19 April 2024 The Irish Film & Television Network
     
The Darklight Film Festival (May 27 - 30)
20 May 1999 :
For those aspiring to stay on the cutting edge of visual media and leap into the millennium with atom-smashing abandon, then this is the festival for you. For the first time in Ireland, The Darklight Film Festival is showcasing innovative work in the digital arts from Irish and International artists. The festival sports a digital art exhibition at Arthouse and two nights of entertainment in the packages of a disco Cabaret and an Influx records' multi-media extravaganza. Amid the Festival's cornucopia of technological spectacles will be a two day screening of the latest advancements in the field of digital media.

Screenings will of course take place in that bastion of pioneering movies, the Irish Film Centre on Friday 28th and Saturday 29th May, and will offer the public the chance to see the innovative new developments being made in the electronic media. Luddites in the audience who have eschewed this technology with the dismissing murmur "it won't replace real film" should take note: George Lucas has already announced to roll out Star Wars Episode 1: The Phantom Menace on four screens electronically and plans to film the next Star Wars instalment on digital film. Digital film making is not all hype.

Although the technology is relatively new and rapidly changing, electronic film making has become a staple format in music videos and computer animation. Allowing artists more flexibility of images than conventional film, the digital medium has already spawned noteworthy and award-winning names like Pixar Animation (Toy Story), PDI (Antz), and Chris Cunningham (music video director), all of whom have pieces pixilating the screens at the festival.

The Darklight Film Festival also incorporates part of Wavelength Releasing's Electronic Cinema Tour which commenced in New York, with stops in Cannes, London, Dublin and Stockholm. Wavelength Releasing broke the mould in October 1998 with its precedent release of the film The Last Broadcast, the first ever feature film to be theatrically released via satellite to five cities simultaneously in the U.S., dispensing with expensive, cumbersome film reels and distribution. The Last Broadcast will be featured on Friday 28 May at 8.50 pm and proves to be the not-to-miss film of the Festival. The makers of the film, Stefan Avalos and Lance Weiler, will be on hand earlier in the day to hold a workshop at Arthouse detailing their head-turning $900 feature. This rare opportunity provides the public with an opportunity to delve first-hand into the aspects of digital film making.

■ ■ ■ ■

> Work request A
According to the festival article, why should audience members who dismiss digital technology as unable to "replace real film" take note?
> Work request B
Answer these from the festival article:
(i) Where is the festival's digital art exhibition held?
(ii) On which days do the screenings take place at the Irish Film Centre?
(iii) When will The Last Broadcast be shown?
> Work request C
Which cities does the festival article name as part of Wavelength Releasing's Electronic Cinema Tour? List all of them.

■ ■ ■ ■

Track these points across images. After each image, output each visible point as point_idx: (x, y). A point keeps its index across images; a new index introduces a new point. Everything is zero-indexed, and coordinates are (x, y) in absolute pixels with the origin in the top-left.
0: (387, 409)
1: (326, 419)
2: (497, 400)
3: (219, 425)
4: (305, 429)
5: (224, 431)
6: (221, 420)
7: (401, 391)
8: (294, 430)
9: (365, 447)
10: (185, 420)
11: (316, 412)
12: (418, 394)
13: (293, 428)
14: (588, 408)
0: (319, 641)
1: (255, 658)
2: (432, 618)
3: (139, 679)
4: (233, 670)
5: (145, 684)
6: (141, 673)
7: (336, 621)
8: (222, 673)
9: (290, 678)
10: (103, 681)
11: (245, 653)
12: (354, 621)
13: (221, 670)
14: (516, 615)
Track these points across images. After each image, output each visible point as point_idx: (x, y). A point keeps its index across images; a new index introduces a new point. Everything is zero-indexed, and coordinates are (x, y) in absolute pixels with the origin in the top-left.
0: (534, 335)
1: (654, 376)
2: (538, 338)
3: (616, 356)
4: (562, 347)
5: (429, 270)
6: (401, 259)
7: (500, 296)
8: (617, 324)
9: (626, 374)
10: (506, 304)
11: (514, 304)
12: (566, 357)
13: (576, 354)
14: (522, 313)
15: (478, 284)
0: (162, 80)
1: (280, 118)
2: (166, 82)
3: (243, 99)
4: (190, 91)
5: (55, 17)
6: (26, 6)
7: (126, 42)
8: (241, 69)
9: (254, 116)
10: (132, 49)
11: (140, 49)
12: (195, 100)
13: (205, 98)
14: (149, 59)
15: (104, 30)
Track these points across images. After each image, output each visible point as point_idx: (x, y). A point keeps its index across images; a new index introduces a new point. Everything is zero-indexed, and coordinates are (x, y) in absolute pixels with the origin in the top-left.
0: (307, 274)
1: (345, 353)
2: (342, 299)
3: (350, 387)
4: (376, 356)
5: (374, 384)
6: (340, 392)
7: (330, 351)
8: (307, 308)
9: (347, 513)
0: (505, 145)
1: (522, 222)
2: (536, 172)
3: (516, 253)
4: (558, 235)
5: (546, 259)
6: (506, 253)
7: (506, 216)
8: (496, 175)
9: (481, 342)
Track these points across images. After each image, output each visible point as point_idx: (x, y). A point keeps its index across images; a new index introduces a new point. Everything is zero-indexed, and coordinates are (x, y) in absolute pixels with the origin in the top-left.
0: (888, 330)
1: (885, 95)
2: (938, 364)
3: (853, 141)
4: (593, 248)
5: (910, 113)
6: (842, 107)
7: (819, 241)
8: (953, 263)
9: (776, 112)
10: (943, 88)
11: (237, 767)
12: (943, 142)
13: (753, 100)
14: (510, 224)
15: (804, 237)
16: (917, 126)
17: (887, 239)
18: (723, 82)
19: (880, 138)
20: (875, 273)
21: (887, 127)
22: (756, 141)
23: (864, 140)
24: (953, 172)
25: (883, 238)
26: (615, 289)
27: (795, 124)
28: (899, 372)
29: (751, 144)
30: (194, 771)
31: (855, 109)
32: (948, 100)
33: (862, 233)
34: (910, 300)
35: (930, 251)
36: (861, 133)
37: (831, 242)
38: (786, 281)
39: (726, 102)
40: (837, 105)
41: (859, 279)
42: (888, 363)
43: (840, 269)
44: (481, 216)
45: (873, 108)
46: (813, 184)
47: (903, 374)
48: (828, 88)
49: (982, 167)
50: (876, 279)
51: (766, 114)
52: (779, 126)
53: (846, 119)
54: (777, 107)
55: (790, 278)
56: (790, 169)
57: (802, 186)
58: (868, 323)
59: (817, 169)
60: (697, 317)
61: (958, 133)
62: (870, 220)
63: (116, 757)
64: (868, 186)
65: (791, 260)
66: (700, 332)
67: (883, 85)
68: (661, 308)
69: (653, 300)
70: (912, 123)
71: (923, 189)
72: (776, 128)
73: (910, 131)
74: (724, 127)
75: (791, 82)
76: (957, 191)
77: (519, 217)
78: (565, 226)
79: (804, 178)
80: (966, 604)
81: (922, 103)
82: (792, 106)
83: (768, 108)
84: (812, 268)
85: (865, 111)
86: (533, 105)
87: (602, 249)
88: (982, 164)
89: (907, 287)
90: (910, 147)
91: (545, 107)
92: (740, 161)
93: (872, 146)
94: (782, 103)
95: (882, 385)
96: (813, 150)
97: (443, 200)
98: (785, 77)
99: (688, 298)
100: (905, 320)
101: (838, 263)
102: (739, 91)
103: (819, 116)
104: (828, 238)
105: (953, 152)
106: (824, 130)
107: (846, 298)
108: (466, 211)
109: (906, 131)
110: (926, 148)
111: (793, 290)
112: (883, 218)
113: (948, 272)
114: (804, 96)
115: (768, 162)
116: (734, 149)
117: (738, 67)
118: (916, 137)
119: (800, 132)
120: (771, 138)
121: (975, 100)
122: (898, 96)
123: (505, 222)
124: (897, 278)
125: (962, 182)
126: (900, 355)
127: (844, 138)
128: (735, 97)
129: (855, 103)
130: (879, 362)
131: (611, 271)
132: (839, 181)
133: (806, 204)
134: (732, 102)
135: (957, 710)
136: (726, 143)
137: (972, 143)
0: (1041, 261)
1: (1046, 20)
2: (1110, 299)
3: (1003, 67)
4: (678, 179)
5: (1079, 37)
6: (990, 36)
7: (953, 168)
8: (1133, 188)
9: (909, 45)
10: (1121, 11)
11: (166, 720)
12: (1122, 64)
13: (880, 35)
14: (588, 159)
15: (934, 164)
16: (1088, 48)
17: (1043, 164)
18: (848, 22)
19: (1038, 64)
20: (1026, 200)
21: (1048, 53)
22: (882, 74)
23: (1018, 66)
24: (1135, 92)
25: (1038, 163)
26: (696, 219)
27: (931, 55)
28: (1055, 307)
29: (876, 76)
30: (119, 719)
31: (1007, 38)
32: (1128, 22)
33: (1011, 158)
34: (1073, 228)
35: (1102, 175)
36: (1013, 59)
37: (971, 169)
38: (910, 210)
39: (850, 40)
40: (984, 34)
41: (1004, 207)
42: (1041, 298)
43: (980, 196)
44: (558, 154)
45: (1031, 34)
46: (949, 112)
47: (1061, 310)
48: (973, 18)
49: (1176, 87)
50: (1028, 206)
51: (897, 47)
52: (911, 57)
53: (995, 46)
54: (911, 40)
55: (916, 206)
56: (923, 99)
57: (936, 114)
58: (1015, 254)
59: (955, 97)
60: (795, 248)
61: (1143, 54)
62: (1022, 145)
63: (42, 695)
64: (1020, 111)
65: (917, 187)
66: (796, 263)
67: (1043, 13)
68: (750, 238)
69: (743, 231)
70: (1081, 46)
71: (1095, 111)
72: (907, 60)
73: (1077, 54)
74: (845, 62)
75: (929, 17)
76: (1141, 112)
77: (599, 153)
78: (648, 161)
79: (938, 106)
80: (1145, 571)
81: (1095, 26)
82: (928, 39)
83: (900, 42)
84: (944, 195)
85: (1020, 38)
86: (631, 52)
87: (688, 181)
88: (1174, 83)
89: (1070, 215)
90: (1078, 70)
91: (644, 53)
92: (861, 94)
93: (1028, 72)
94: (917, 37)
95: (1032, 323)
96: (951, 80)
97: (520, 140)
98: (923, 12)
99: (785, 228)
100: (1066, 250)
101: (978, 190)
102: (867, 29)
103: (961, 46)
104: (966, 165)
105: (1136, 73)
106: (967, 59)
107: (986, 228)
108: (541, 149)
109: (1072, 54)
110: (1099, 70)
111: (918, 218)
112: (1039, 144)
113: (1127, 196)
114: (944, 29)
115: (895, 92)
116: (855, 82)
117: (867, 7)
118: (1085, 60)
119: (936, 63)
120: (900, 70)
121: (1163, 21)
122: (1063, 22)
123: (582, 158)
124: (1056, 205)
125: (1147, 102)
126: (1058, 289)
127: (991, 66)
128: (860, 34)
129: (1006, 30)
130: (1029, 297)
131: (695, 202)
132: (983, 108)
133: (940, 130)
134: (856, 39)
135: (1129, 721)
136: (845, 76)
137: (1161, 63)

■ ■ ■ ■

> Expected answer A
George Lucas has already announced that Star Wars Episode 1: The Phantom Menace will be shown electronically on four screens, and he plans to film the next Star Wars instalment on digital film. The article takes this as evidence that digital filmmaking is not all hype.

> Expected answer B
(i) At Arthouse.
(ii) Friday 28th and Saturday 29th May.
(iii) On Friday 28 May at 8.50 pm.

> Expected answer C
New York, Cannes, London, Dublin, Stockholm